The relationship between fiction and fact here is familiar enough to science fiction. In popular and fan discourses, this relationship tends to be mystified in terms of “uncanny prediction”: recent popular magazine articles detail “6 eerily specific inventions predicted by science fiction” and “11 astounding sci-fi predictions that came true.” In criticism and research, we find demystifications that investigate the material conditions linking science fiction to fact, extrapolation to production. Mark Fisher has helpfully coined the term “SF capital” to describe how science fiction works as a literary laboratory for real-world R&D, a resource for what Henry Jenkins calls “the military-entertainment complex” (75). A generation before Fisher, Marshall McLuhan — who was ambivalent about science fiction, and sometimes criticized for writing it -– had a firm, proleptic grasp on the idea of SF capital, which he well understood in his dual capacities as maverick scholar and corporate consultant:
Big Business has learned to tap the s-f writer. (124)
What’s striking in the CSF is perhaps the boldness of business’ courtship of SF: how frankly SF capital is being recognized and instituted, in a peculiarly Utilitarian program to enlist SF production specifically for “consumer products” and “market research.” The CSF is, in a way, simply spelling out the terms of a long-standing if somewhat asymmetrical partnership. SF’s command of both a popular market and a certain counter-cultural cachet has positioned it, since its inception (in Mary Shelley’s Frankenstein), as more commodity than culture, hence its exile to the peripheries of legitimate “Literature,” according to a cultural-economic history provocatively explained by Samuel R. Delany (195). But is its future to be increasingly channeled into and defined by the speculations and futures we associate more with high finance and global capital than with cultural commentary and social progress?
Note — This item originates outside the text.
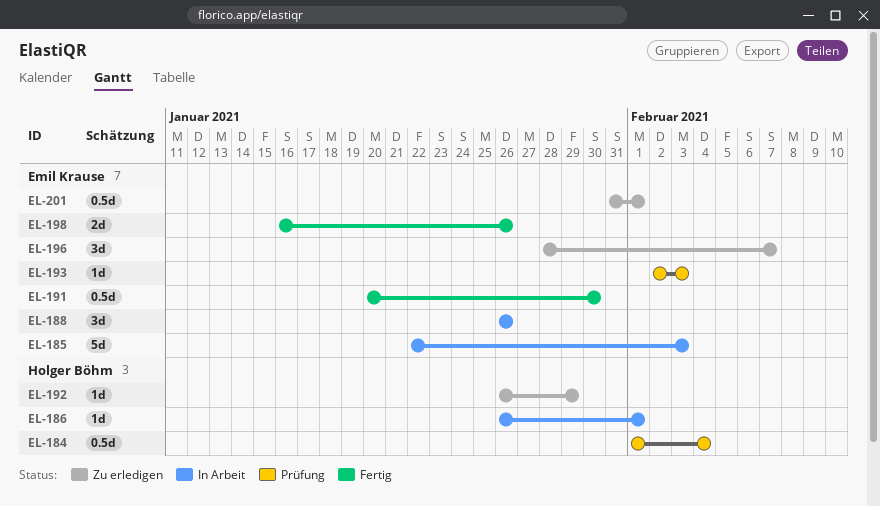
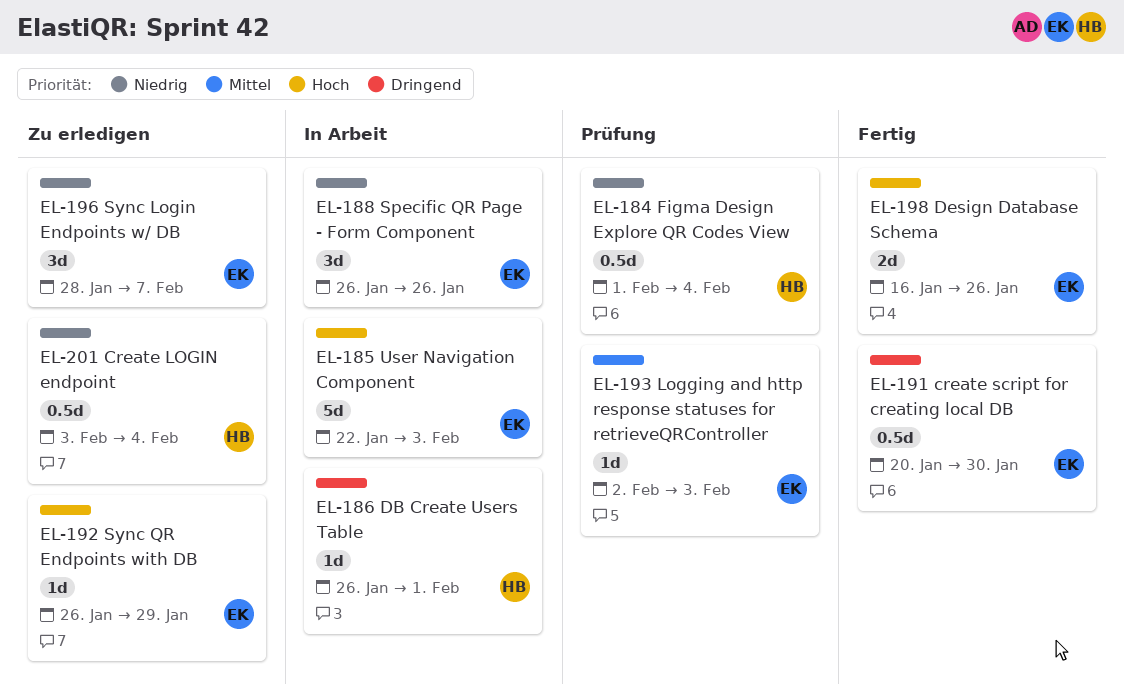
EL-192, owner: Holger Böhm -> Emil Krause
EL-201, owner: Emil Krause -> Holger Böhm
EL-201, start: Jan 31 -> Feb 3
EL-201, due: Feb 1 -> Feb 4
Putting the question this way, of course, oversimplifies the numerous trajectories, formations, allegiances, and even definitions of science fiction; this is perhaps more an issue of science fiction studies, of the genre’s role in and relation to research: will a program like that of the CSF represent a route for delivering SF out of its encampment on the fringes of literary studies, towards more interdisciplinary and more broad-based social engagements, or will it merely transport it from one camp to another?
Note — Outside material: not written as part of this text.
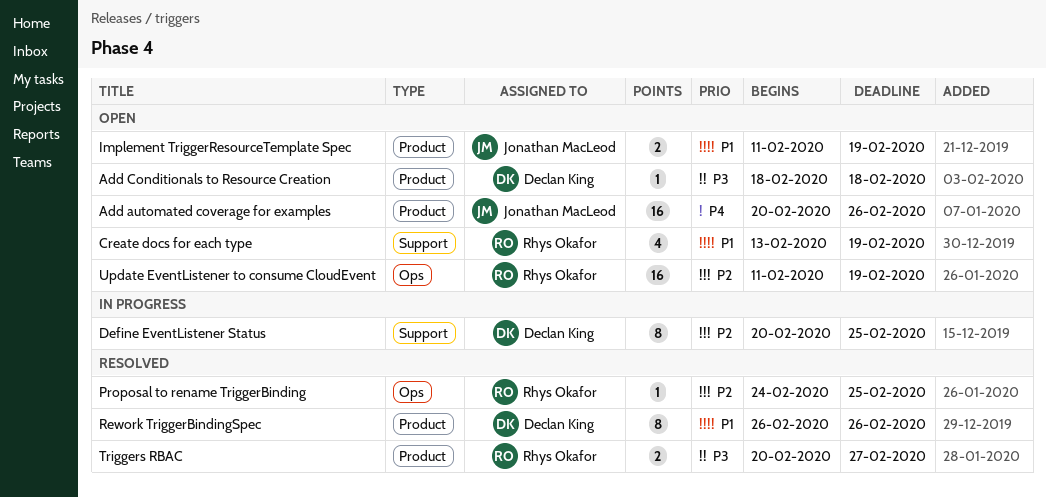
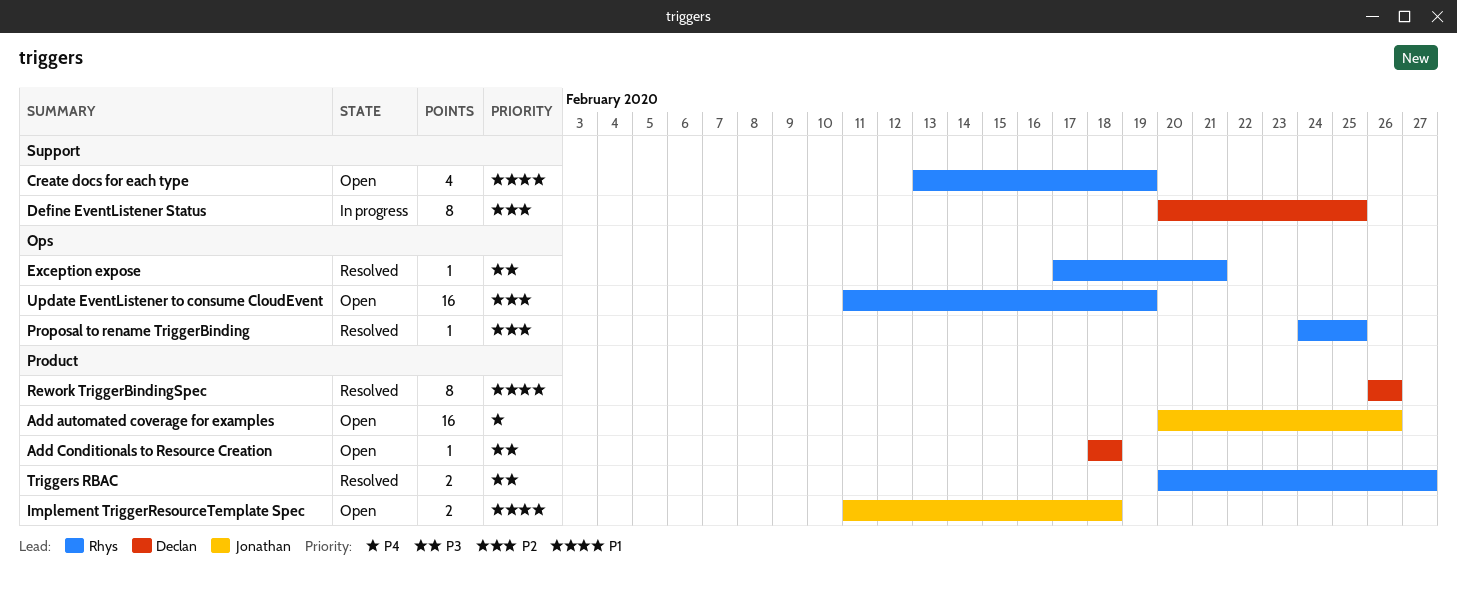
Exception expose: none -> present
Implement TriggerResourceTemplate Spec, due: Feb 19 -> Feb 18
Creative Science Foundation. Intel Labs, Hillsboro, 2011.
Delany, Samuel R. and Carl Freedman. “A Conversation with Samuel R. Delany about Sex, Gender, Race, Writing — and Science Fiction.” Afro-Future Females: Black Writers Chart Science Fiction’s Newest New-Wave Trajectory. Ed. Marleen S. Barr. Columbus: Ohio State University Press, 2008. 191-235.
Fisher, Mark. “SF Capital.” Transmat: Resources in Transcendent Materialism (2001).
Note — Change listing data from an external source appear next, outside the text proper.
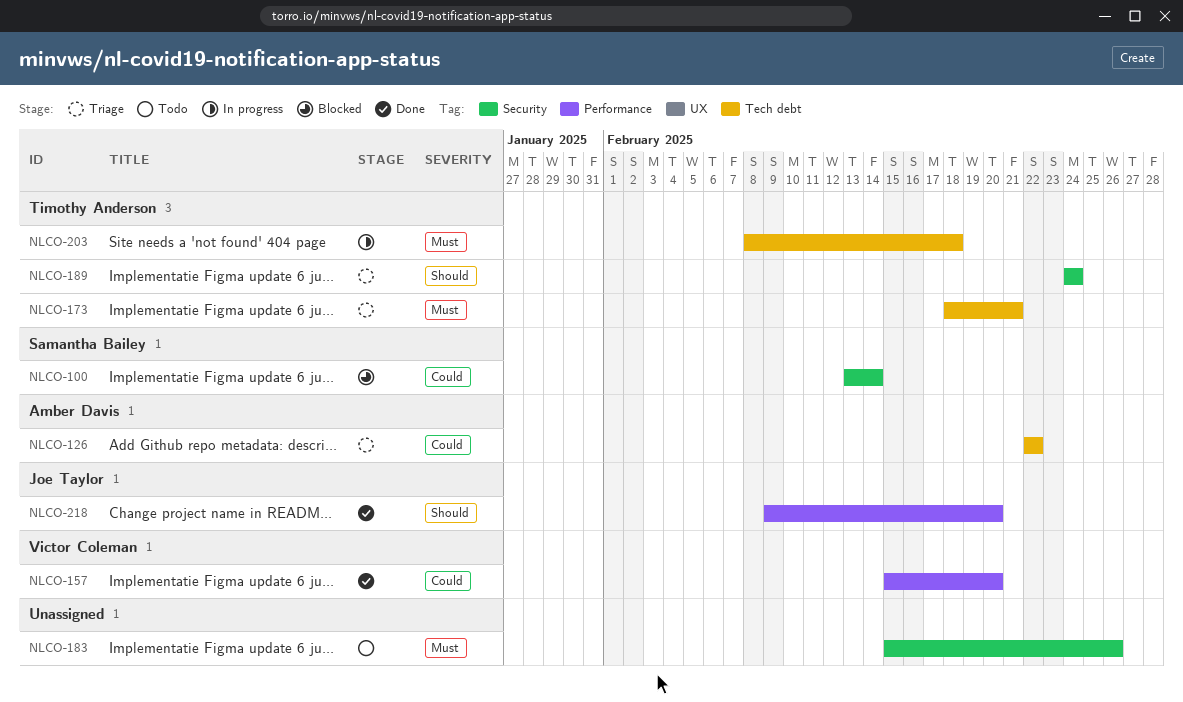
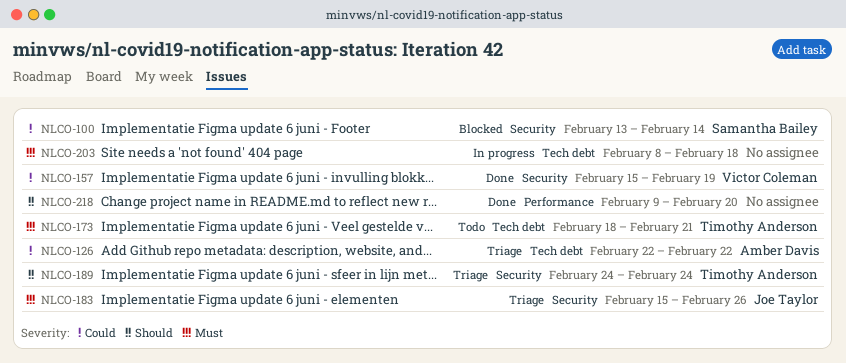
NLCO-157, label: Performance -> Security
NLCO-157, due: Feb 20 -> Feb 19
NLCO-173, status: Triage -> Todo
NLCO-183, status: Todo -> Triage
NLCO-183, owner: none -> Joe Taylor
NLCO-203, owner: Timothy Anderson -> none
NLCO-218, owner: Joe Taylor -> none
Jenkins, Henry. Convergence Culture: Where Old and New Media Collide. New York: New York UP, 2006.
Kessler, Sarah. “11 Astounding Sci-Fi Predictions That Came True.” Mashable 25 Sept. 2011.
McLuhan, Marshall. The Medium is the Massage: An Inventory of Effects. New York: Bantam, 1967.
Murdock, Colin. “6 eerily specific inventions predicted by science fiction.” Cracked 19 Nov. 2010.